Re: analyzing query results

From: "Lonni J Friedman" <netllama(at)gmail(dot)com>
To: "Tom Lane" <tgl(at)sss(dot)pgh(dot)pa(dot)us>
Cc: pgsql-novice(at)postgresql(dot)org
Subject: Re: analyzing query results
Date: 2007-08-13 20:02:15
Message-ID: 7c1574a90708131302l74fe01e7h804623030a433dfb@mail.gmail.com
Views: Raw Message | Whole Thread | Download mbox | Resend email
Thread:
Lists: pgsql-novice

On 8/10/07, Tom Lane <tgl(at)sss(dot)pgh(dot)pa(dot)us> wrote:
> "Lonni J Friedman" <netllama(at)gmail(dot)com> writes:
> > select subtest,os,arch,info FROM ${table} WHERE (SELECT now() -
> > interval '24 hours' < date_created::timestamp)='t' AND
> > current_status='FAILED' ;
>
> > My problem is that I can't think of a non-trivial way to adjust the
> > SQL query so that it will only capture the last time the subtest ran,
> > in the event that it ran multiple times during a 24 hour window.
>
> If you don't mind using a nonstandard feature, DISTINCT ON will probably
> help you solve this. This example looks pretty close to being the same
> as the "get the latest weather reports" example that you'll find in the
> PG reference page for SELECT.
++++++
HOW TO COMPLETE THIS TASK →
Write out the passage of the mailing list message from "On 8/10/07, Tom" up to and including "page for SELECT.".

DATA PROVIDED →
++++++
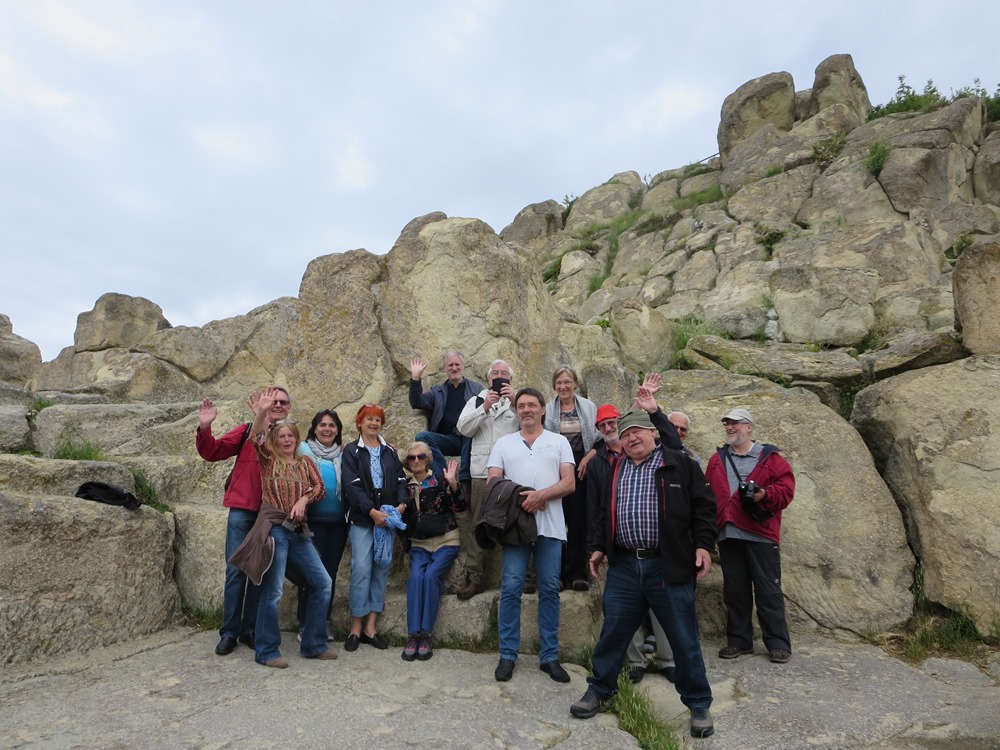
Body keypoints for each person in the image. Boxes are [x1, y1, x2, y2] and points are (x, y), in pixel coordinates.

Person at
++++++
REPLY TO THE EXERCISE →
On 8/10/07, Tom Lane <tgl(at)sss(dot)pgh(dot)pa(dot)us> wrote:
> "Lonni J Friedman" <netllama(at)gmail(dot)com> writes:
> > select subtest,os,arch,info FROM ${table} WHERE (SELECT now() -
> > interval '24 hours' < date_created::timestamp)='t' AND
> > current_status='FAILED' ;
>
> > My problem is that I can't think of a non-trivial way to adjust the
> > SQL query so that it will only capture the last time the subtest ran,
> > in the event that it ran multiple times during a 24 hour window.
>
> If you don't mind using a nonstandard feature, DISTINCT ON will probably
> help you solve this. This example looks pretty close to being the same
> as the "get the latest weather reports" example that you'll find in the
> PG reference page for SELECT.